While the Government’s Social Housing Green Paper and the consultation it launches are welcome and raise important questions for resolution, they serve as yet another reminder of the many fundamental issues which need to be resolved. There are issues about the supply of houses relative to need, about the costs of rented accommodation, about the price of owned accommodation, about the scale of the subsidy the taxpayer should give to rents, and whether the tax payer should subsidise the acquisition of valuable assets by those who live in them. That’s just for starters. Some of the questions posed in the Green Paper cannot really be answered without disentangling these issues.

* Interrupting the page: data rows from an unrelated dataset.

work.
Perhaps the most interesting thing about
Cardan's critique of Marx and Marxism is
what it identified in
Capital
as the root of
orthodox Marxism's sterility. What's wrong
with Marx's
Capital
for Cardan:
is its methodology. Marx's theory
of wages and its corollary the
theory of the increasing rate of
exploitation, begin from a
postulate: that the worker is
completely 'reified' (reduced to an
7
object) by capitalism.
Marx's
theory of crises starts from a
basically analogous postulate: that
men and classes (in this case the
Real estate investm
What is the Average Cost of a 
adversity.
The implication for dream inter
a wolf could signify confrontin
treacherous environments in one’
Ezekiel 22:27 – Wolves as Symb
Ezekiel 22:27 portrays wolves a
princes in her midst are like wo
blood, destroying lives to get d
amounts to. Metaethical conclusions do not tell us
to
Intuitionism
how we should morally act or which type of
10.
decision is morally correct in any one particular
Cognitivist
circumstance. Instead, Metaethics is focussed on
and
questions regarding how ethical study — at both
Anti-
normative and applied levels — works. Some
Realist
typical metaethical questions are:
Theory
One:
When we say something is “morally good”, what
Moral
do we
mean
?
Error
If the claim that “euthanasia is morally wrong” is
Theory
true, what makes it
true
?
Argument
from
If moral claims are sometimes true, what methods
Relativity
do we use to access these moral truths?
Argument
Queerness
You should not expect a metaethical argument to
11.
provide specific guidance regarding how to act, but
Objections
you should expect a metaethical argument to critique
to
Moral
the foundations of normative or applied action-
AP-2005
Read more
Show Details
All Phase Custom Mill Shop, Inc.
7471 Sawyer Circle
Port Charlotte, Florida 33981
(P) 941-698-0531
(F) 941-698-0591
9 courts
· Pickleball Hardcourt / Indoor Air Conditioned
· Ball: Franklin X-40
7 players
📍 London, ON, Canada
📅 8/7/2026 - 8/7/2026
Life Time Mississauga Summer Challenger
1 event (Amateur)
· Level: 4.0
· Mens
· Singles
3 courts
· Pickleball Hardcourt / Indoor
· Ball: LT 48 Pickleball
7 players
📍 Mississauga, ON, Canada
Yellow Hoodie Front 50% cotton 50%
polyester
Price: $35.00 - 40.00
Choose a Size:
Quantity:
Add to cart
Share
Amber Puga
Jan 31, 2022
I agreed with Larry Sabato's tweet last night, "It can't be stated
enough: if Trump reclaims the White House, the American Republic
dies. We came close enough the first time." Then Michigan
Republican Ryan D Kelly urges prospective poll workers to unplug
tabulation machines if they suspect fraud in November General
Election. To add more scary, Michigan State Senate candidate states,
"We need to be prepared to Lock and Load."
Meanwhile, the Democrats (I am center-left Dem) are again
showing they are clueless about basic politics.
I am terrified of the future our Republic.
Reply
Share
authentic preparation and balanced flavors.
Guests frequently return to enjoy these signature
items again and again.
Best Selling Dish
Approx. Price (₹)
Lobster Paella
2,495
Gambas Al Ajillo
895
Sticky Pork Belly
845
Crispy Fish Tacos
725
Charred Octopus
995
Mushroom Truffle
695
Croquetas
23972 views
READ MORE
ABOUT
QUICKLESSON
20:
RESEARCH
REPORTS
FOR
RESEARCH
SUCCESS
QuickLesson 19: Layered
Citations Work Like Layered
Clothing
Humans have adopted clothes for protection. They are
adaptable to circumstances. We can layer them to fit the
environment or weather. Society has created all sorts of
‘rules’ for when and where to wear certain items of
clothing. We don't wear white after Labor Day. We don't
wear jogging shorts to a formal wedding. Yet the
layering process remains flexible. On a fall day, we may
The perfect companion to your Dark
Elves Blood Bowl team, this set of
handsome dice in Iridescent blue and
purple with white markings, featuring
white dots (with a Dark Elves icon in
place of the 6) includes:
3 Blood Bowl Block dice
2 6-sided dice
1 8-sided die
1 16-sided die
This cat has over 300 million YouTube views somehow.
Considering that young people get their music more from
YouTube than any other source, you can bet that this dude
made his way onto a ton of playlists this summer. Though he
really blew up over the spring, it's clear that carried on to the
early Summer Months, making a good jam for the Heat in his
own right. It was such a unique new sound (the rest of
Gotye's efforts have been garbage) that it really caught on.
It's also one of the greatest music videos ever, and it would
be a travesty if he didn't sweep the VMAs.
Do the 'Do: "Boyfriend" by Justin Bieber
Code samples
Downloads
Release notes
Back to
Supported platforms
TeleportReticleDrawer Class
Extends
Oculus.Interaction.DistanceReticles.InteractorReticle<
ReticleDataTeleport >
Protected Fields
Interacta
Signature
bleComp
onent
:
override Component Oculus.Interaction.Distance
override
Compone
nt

The fundamental questions relate to whether the provision of housing relates to a wider social purpose, such as enabling job mobility at a change of major economic change or making sure everyone has somewhere to live, which are quite different to aiming to transfer wealth through the tax system and council budgets from those possessing housing assets to those who do not. The figures produced by the BBC on council buy-backs of Right to Buy houses they had earlier sold look shocking and suggest a more fundamental rethink is needed of a policy that does nothing to increase supply.
We do not even have a proper understanding yet as to the reasons for the housing shortage. On the one hand there are the raw statistics about house building and population growth which provide one answer, but on the other there is the issue of unused space and the incentives, though the tax system and the side effects of loose monetary policy, that have been given to own property space not actually strictly needed as housing but as a vehicle for savings. So we still wait for the fundamental review from the government. And some real cash now to deal with the immediate emergency.
Architects have a central role in designing social housing which works both for residents, as the Government rightly emphasises, but also for society as a whole. But until enough resources to make a difference are made available either through central government expenditure or by further increasing local authority borrowing capacity, we will not be able to turn aspiration into reality.